Edmonton

Edmonton mayor, councillors asked to freeze salaries for 2 years

An independent committee is calling for Edmonton city councillors and the mayor to freeze their salaries for the next two years as the city navigates the economic fallout from the COVID-19 pandemic.

Independent committee breaks with precedent on indexed salary

An independent review committee recommends city councillors freeze their salary for the next two years, breaking with long-standing precedent that indexes pay to changes in Alberta's average weekly earnings. (Natasha Riebe/CBC)

An independent committee is calling for Edmonton city councillors and the mayor to freeze their salaries for the next two years as the city navigates the economic fallout from the COVID-19 pandemic.

It's a departure from the precedent set in 2006, when a compensation committee first recommended council tie its salary to average weekly earnings in Alberta. 

The recommendations, headed before council Monday, come as the pandemic continues to generate economic uncertainty across Edmonton, amid soaring unemployment and steep drops in GDP outlooks. 

More than 100,000 people were looking for work in the city last month, nearly double last year's numbers, according to the latest Statistics Canada data. 

"Given the current economic climate and significant impacts of the COVID-19 pandemic on the city, the committee recommends no increase to Council's salary," the report said.

The mayor's annual salary is currently set at $206,511 while councillors receive $116,672. Under the committee's recommendations, those salaries would be frozen for the next two years, then adjusted to weekly earnings again in 2023. 

City council has formed an independent compensation committee five times since 1999, with their recommendations typically adopted for the next council term to prevent sitting politicians from voting on their own salary. 

But this committee recommends the salary freeze come into effect in January, before the October 2021 municipal election, because of the current state of the economy. 

No case for increase, councillor says

At the outset of the pandemic, significant job losses among lower-wage workers drove up weekly earnings in Alberta. If mayor and council salaries were calculated based on those numbers, it would result in roughly a three to five per cent pay increase in 2021, according to the committee's report.

"I really appreciate that they have acknowledged that would not at all be reasonable, because I can't imagine any member of council would support, even under an independent formula-based system, getting a wage increase going into 2021," said Coun. Andrew Knack. 

"I think there'd be no case to be made for an increase at this time." 

Knack said the committee's work, which first convened in April, underlines the importance of an independent review at a time when the provincial and federal governments grapple with politically-charged debates over compensation.

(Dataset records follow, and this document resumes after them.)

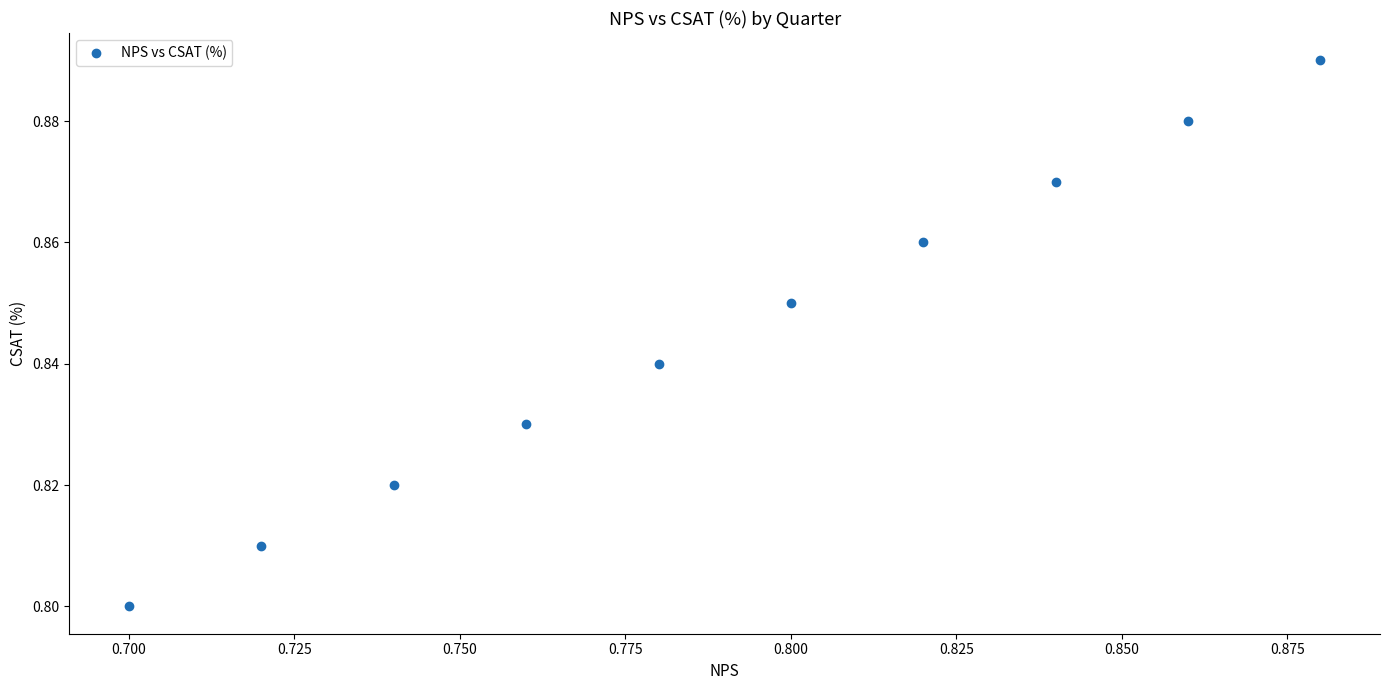

How many data points are displayed?

10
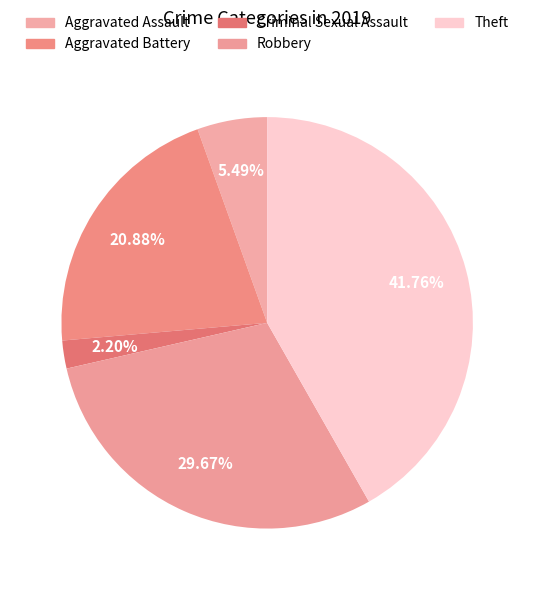

To the nearest percent, what percentage of the pie is Theft?

42%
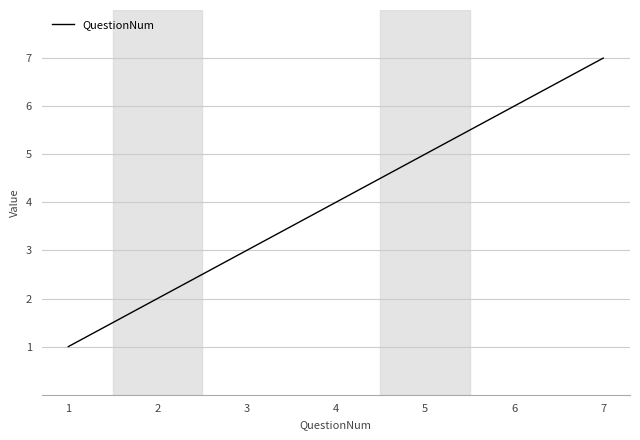

What is the change in value from 1 to 5?

+4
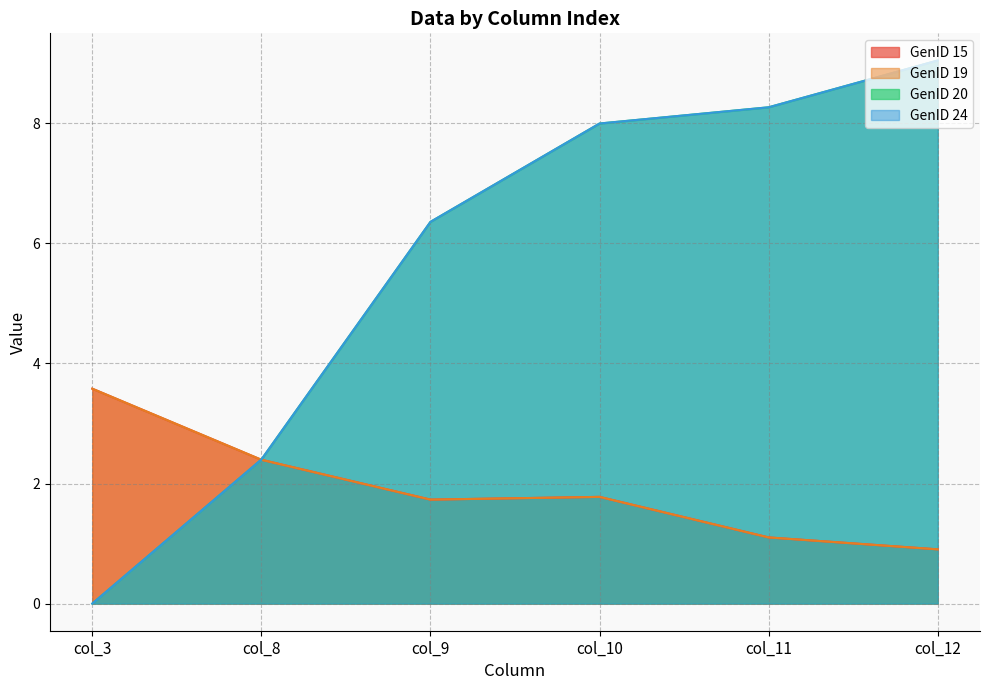

At col_9, list the series in order from smallest to largest.

GenID 15, GenID 19, GenID 20, GenID 24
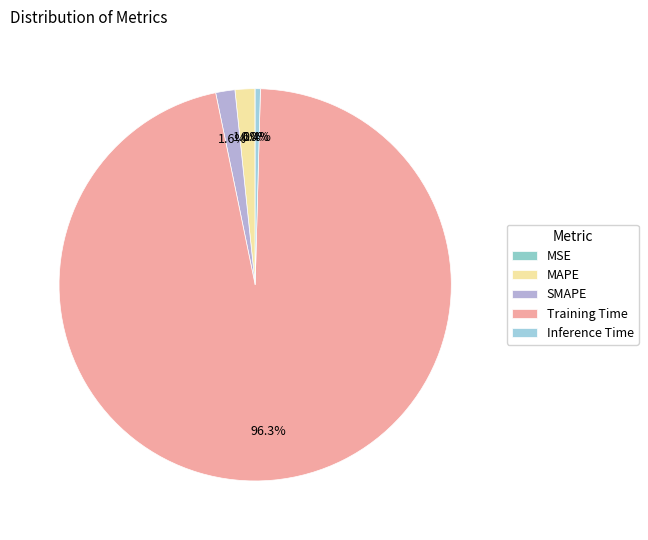

Which slice is the smallest?

MSE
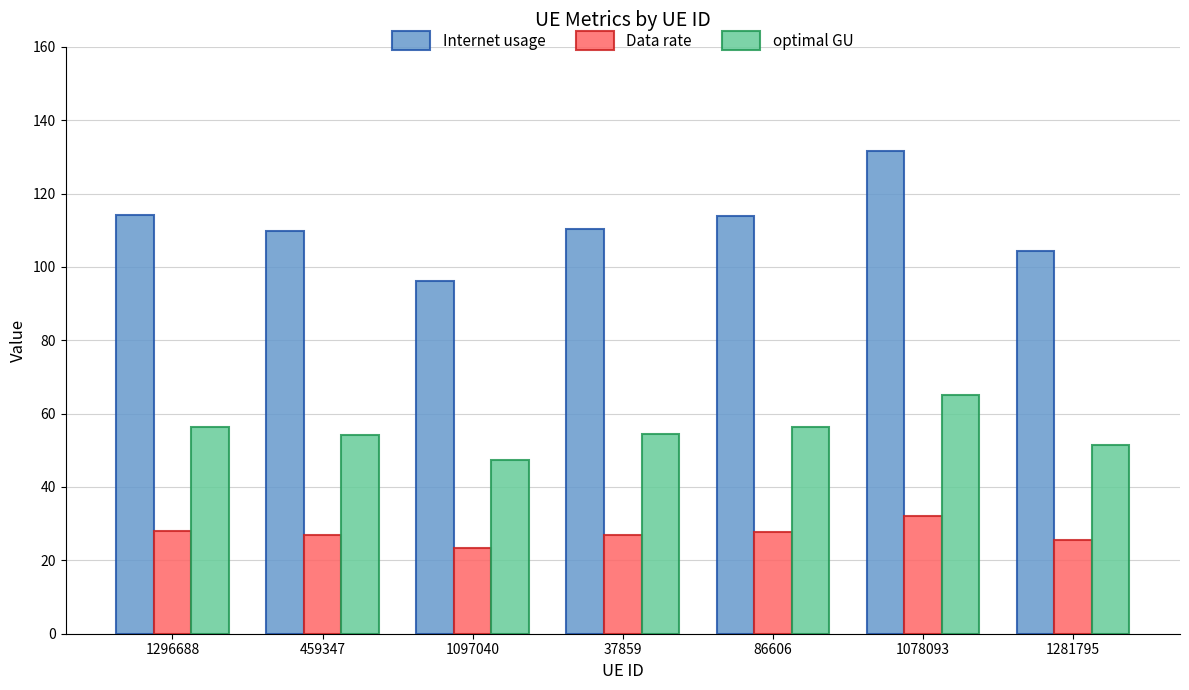

Which series has the largest total across all categories?

Internet usage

Opposition MLAs accused the Alberta government of setting the stage for public sector wage rollbacks last August when the governing UCP voted to axe MLA pay by five per cent and cut the Premier's salary by 10 per cent. Meanwhile, Premier Jason Kenney confirmed that effective Monday, government political staffers would take a seven per cent pay cut. 

At the federal level, Prime Minister Justin Trudeau was put under pressure to cancel automatic MP salary increases that came into effect on April 1 against the backdrop of the pandemic. 

"It's always political. Put it in the hands of an independent body like we've done and let them make a non-political recommendation," Knack said. 

Raise cap on transition pay, freeze car allowance, committee says

Long-serving members of council would get a bump in transition allowance when they leave office if the committee's recommendations are adopted Monday.

Councillors currently receive three weeks of transition pay for every year in office, up to a maximum of 36 weeks — equivalent to 12 years service. The committee suggests council increase that to 39 weeks, noting other municipalities cap transition allowances between 36 and 52 weeks. 

While Coun. Jon Dziadyk supports the salary freeze, he says he'll be pressing the committee to further explain changes to transition pay. 

"It's important to have some kind of transition allowance as part of the overall compensation, but I don't know if it needs to be for so many months," he said. "I didn't see that as being necessary." 

Among the other recommendations, the committee is calling for the current $500 annual health spending account, for costs not covered by insurance, to be replaced by a $3,600 flexible spending plan for the mayor and council.

The report says the projected $40,300 annual budget increase would bring the plan "up to market levels and help to attract a diverse range of candidates to council." 

The report is also recommending the monthly vehicle allowance — $601 for councillors and $1,205 for the mayor — be frozen indefinitely, saying that "the costs of operating a vehicle has not changed and is not expected to change materially."

Given the current economic uncertainty, the committee says city council should consider striking an interim compensation review in four years, rather than the typical eight-year cycle.